For the specific case of PyCObject/PyCapsule, the problem already exists and there is not much that can be done. Reinstating PyCObject was not really an option, as that would only add further incompatibilities. However, the general view was that it is possible, albeit tedious, to write code to adapt to whichever API is available. In fact, in Python 3.1, the PyCObject API was written as a wrapper over the PyCapsule API. There was a suggestion that should anyone need it, the Python 3.1 implementation could be extracted for use in 3rd party code. Additionally, it was agreed that a "retroactive" PEP covering the change would be written, to describe the reasons behind the change and document resources which can help developers migrate.

On a more general note, the Python development team is now aware of the problem and will work to avoid it reoccurring. Guido posted a review of the situation and suggested that Python 3 should be conservative in the use of deprecations for the moment. At a minimum, deprecated APIs will be retained substantially longer before being removed, to give developers moving from 2.7 a migration path.

More indirectly, the thread raised the issue of how to more effectively communicate changes in Python to a wider audience, in a more timely manner - an issue that this blog was formed precisely to address.

What does all this mean?

First and foremost, it means that the Python developers don't always get everything right. Nobody meant to make life harder for developers, it just wasn't something that was spotted in time.

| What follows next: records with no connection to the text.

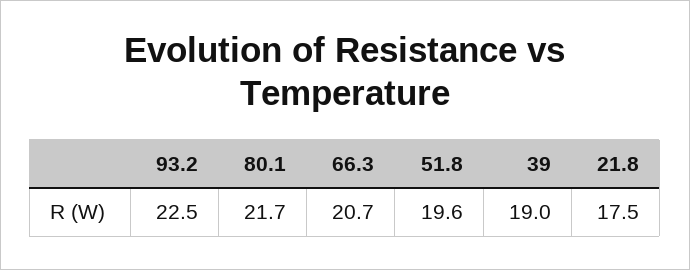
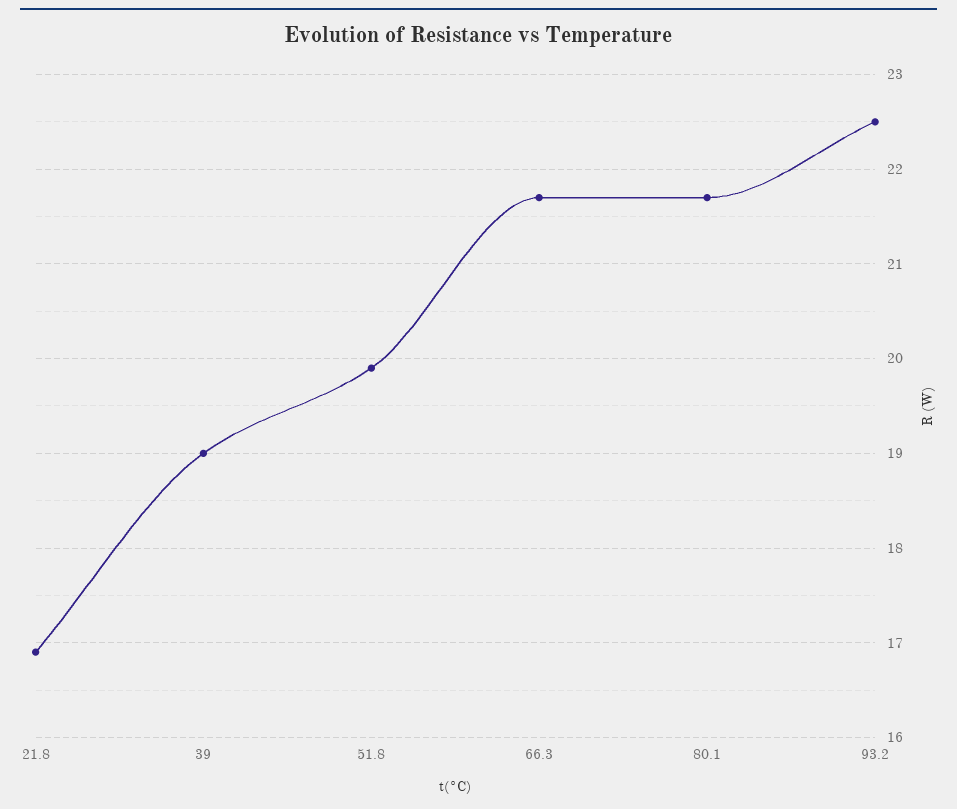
  {
    "93.2": 22.5,
    "80.1": 21.7,
-   "66.3": 20.7,
+   "66.3": 21.7,
-   "51.8": 19.6,
+   "51.8": 19.9,
    "39": 19,
-   "21.8": 17.5
+   "21.8": 16.9
  }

Secondly, fixing the problem can do more harm than good, so the PyCObject API is not being reinstated. While reinstatement might help developers who were bitten by the change, overall it would make compatibility issues more complex. In the meantime, we have to put up with the issue and move on. Lessons were learned, and we won't make the same mistake next time.

On thing this shows is that the Python development team wants to hear from the users. Compatibility is very important, and every effort is made to make the transition to new versions as painless as possible. In particular, library developers should be able to support multiple Python versions with a reasonable level of effort.

Finally, the developers haven't abandoned 2.7. While it won't be getting new features and there will be no 2.8, the views of people using 2.7 are still important. Making sure users can move to 3.x when they are ready is vital for the whole Python community.